Now we can write down the separate scalar initial value problems: $$ y_1'(t) = y_2(t), \ y_1(-1) = 1 $$ $$ y_2'(t) = -3y_1(t) + 2y_2(t) + 2\cos 2t, \ y_2(-1) = 4 $$ These two scalar equations and their respective initial conditions represent the original scalar initial value problem for the given matrix equation.

Key concepts

Scalar Differential Equation

A scalar differential equation is a type of differential equation where the unknown function depends on a single variable, typically time. These equations involve relationships between the function and its derivatives.
They are called 'scalar' since they consist of one single variable entity, as opposed to vector or matrix variables. Scalar differential equations are frequently used in physics, engineering, and mathematics to model various phenomena.
In the context of our initial value problem, the scalar differential equations are given by the separate equations describing the change in each variable with respect to time. These are extracted from the system:

• \( y_1'(t) = y_2(t) \) with the initial condition \( y_1(-1) = 1 \).
• \( y_2'(t) = -3y_1(t) + 2y_2(t) + 2\cos 2t \) with the initial condition \( y_2(-1) = 4 \).

Together, they represent the related scalar initial value problems derived from the matrix differential equation.

Matrix-Vector Multiplication

Matrix-vector multiplication is a mathematical operation involving a matrix and a vector to produce another vector. In differential equations, it is used to express complex systems in a compact form.
To perform matrix-vector multiplication, each element in the resulting vector is calculated as the dot product of the rows of the matrix with the columns of the vector.
For our initial value problem, the matrix \( \begin{bmatrix} 0 & 1 \ -3 & 2 \end{bmatrix} \) is multiplied by the vector \( \begin{bmatrix} y_1(t) \ y_2(t) \end{bmatrix} \), which produces:

• \( 0 \times y_1(t) + 1 \times y_2(t) = y_2(t) \)
• \(-3 \times y_1(t) + 2 \times y_2(t) \)

This matrix-vector multiplication results in the system of equations which describes the dynamics of the system.
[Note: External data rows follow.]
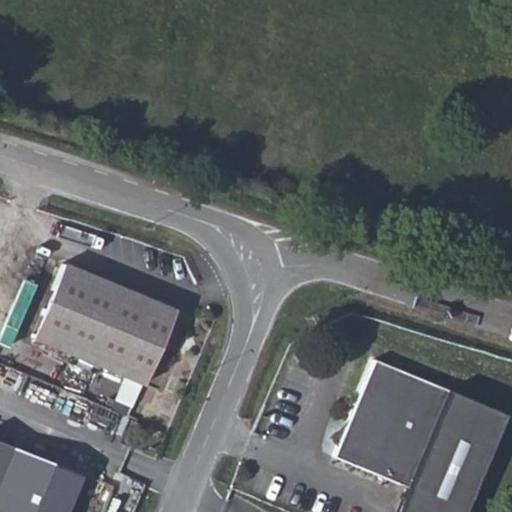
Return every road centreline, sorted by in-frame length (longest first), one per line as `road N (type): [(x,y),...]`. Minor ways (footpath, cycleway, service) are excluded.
road 1 (unclassified): [(0,154),(212,226),(239,245),(256,271)]
road 2 (unclassified): [(256,271),(324,259),(511,318)]
road 3 (unclassified): [(177,511),(253,324),(256,271)]
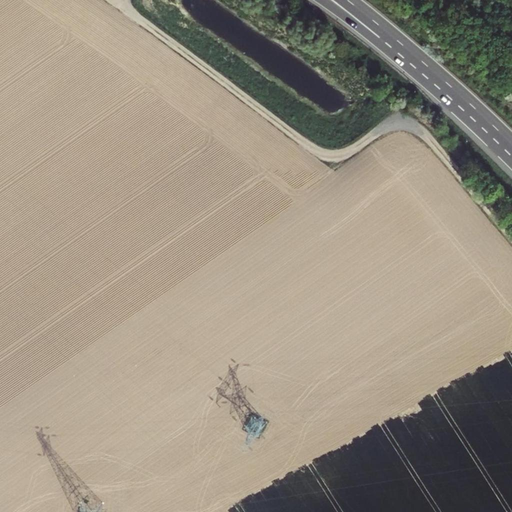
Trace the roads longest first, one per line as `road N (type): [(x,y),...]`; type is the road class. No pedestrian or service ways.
road 1 (track): [(511,237),(420,129),(404,122),(384,126),(354,150),(317,149),(107,0)]
road 2 (trunk): [(322,0),(465,104)]
road 3 (motorway): [(348,0),(465,104)]
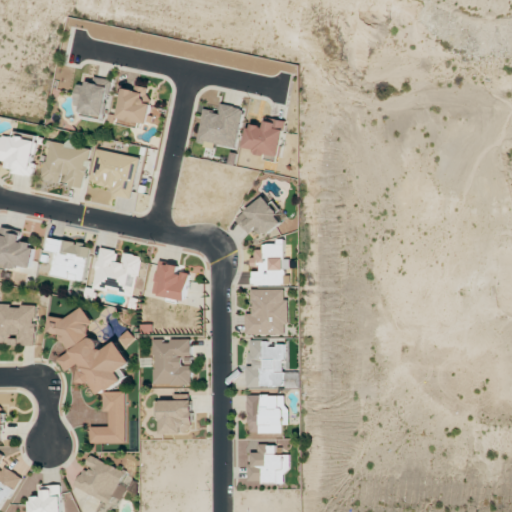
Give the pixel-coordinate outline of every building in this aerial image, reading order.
[(80,78),(75,110),(105,115),(110,84),(80,78)] [(124,88),(118,120),(149,126),(153,105),(145,103),(148,87),(137,85),(136,90),(124,88)] [(204,109),(199,141),(237,147),(244,108),(222,104),(220,112),(204,109)] [(245,151),(281,157),(287,121),(275,119),(275,122),(266,121),(265,126),(249,124),(245,151)] [(4,135),(0,157),(0,158),(8,161),(6,171),(31,176),(39,136),(14,131),(13,137),(4,135)] [(85,188),(91,148),(76,146),(76,143),(51,140),(45,180),(66,183),(65,185),(85,188)] [(141,157),(97,149),(91,183),(116,187),(115,196),(134,199),(141,157)] [(283,222),(278,215),(281,212),(266,195),(237,218),(250,234),(258,227),(266,237),(283,222)] [(0,265),(19,269),(20,265),(31,267),(35,244),(21,241),(22,231),(2,227),(0,235),(0,265)] [(85,281),(92,245),(49,237),(47,250),(56,251),(52,275),(85,281)] [(286,285),(286,269),(292,269),(292,259),(286,259),(287,239),(279,239),(279,244),(265,244),(265,249),(255,249),(254,266),(262,266),(262,272),(253,272),(253,285),(286,285)] [(95,289),(137,295),(142,256),(122,253),(122,251),(101,248),(95,289)] [(187,300),(192,273),(180,271),(181,265),(160,262),(154,295),(187,300)] [(287,289),(254,289),(254,313),(248,313),(248,335),(290,334),(289,299),(287,299),(287,289)] [(0,344),(37,345),(37,306),(11,306),(11,304),(0,303),(0,344)] [(128,443),(127,391),(108,392),(125,381),(125,368),(132,363),(118,341),(104,350),(96,338),(90,338),(90,326),(94,323),(84,307),(69,317),(49,317),(49,333),(59,333),(71,352),(64,357),(64,360),(70,370),(83,363),(83,380),(85,383),(96,383),(96,385),(104,398),(105,411),(110,411),(110,426),(92,426),(92,444),(128,443)] [(155,385),(193,385),(193,339),(155,338),(155,385)] [(286,386),(287,344),(279,344),(279,347),(271,347),(271,340),(252,340),(251,367),(248,367),(248,386),(286,386)] [(286,433),(286,415),(287,415),(287,395),(249,395),(249,432),(286,433)] [(156,400),(157,415),(161,415),(162,434),(195,433),(194,399),(156,400)] [(250,482),(286,483),(286,471),(292,471),(292,454),(278,454),(278,444),(259,444),(259,452),(250,452),(250,482)] [(0,510),(2,511),(22,476),(2,464),(6,457),(0,453),(0,510)] [(91,455),(86,467),(85,467),(76,487),(119,508),(135,476),(91,455)] [(63,511),(63,485),(43,485),(43,496),(31,497),(31,511),(63,511)]
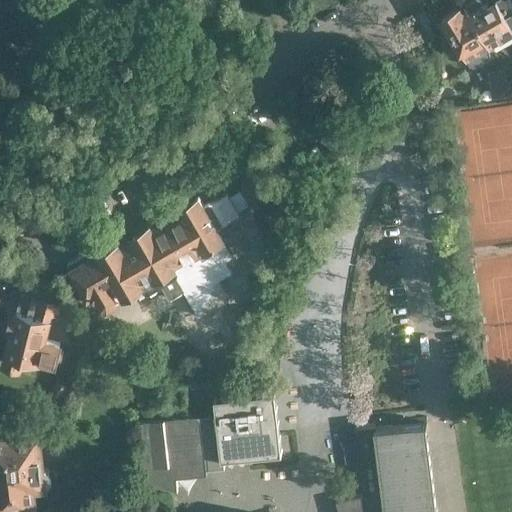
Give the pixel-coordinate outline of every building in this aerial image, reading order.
[(470,0),(466,3),(489,43),(511,30),(511,8),(508,0),(497,0),(489,5),(487,1),(483,3),(481,0),(470,0)] [(491,56),(489,43),(466,3),(443,16),(453,34),(446,37),(445,41),(451,51),(455,51),(461,48),(462,49),(463,49),(471,64),(475,65),(491,56)] [(349,99),(377,82),(366,60),(338,77),(349,99)] [(509,93),(505,67),(488,69),(492,95),(509,93)] [(273,195),(277,183),(271,173),(260,170),(249,176),(246,188),(240,189),(230,194),(228,191),(211,201),(210,200),(205,203),(200,195),(103,249),(99,242),(69,259),(89,295),(96,291),(104,304),(109,305),(119,300),(120,294),(127,290),(126,288),(141,280),(147,291),(161,283),(170,299),(184,290),(199,316),(230,297),(219,278),(233,270),(226,258),(234,254),(218,227),(224,223),(223,222),(240,212),(237,208),(249,202),(251,198),(263,201),(273,195)] [(22,292),(7,349),(9,350),(6,360),(21,364),(23,353),(56,362),(62,341),(46,337),(52,313),(58,314),(61,304),(55,302),(55,301),(22,292)] [(279,391),(218,396),(223,456),(284,451),(279,391)] [(178,488),(177,475),(207,472),(201,421),(199,417),(196,414),(192,414),(144,418),(148,447),(144,464),(149,465),(145,480),(178,488)] [(438,511),(437,506),(427,422),(377,428),(376,423),(356,426),(365,493),(337,500),(339,511),(438,511)] [(43,465),(39,431),(0,435),(0,511),(12,511),(12,506),(36,503),(33,485),(51,482),(55,477),(55,469),(49,465),(43,465)] [(219,508),(215,491),(198,495),(201,511),(231,511),(246,508),(244,502),(219,508)]
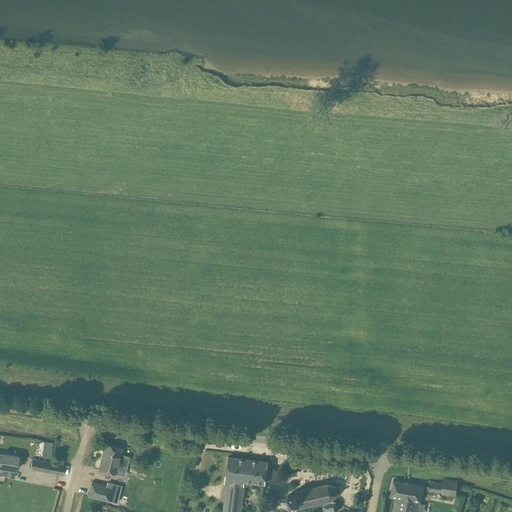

Matrix representations are powerful because they simplify complex systems and are convenient for computation.

System of Equations

A system of equations is a set of equations with multiple variables, which we solve simultaneously to find values that satisfy all equations in the system.
In differential equations, these systems often result from modeling processes that involve more than one interacting quantity.
The given matrix-vector form leads to a system of first-order linear differential equations:

• \( y_1'(t) = y_2(t) \)
• \( y_2'(t) = -3y_1(t) + 2y_2(t) + 2\cos 2t \)

These equations describe how one component depends on another. Solving this system lets us understand how the entire system evolves over time.To solve them, techniques like substitution, elimination, or matrix methods can be used.

Higher Order Differential Equations

Higher order differential equations involve derivatives of an unknown function that are greater than the first derivative. They arise in systems where the relationship involves more than a simple rate of change.
Often, initial value problems for higher order equations are transformed into equivalent systems of first-order equations, like in our example.
Each higher order differential equation can be rewritten as a system of first-order equations by defining additional variables to represent the higher derivatives.
In our case, the system derived from the matrix equation is equivalent to a second-order scalar differential equation in terms of one variable, stemming from writing one differential equation for each element in the vector.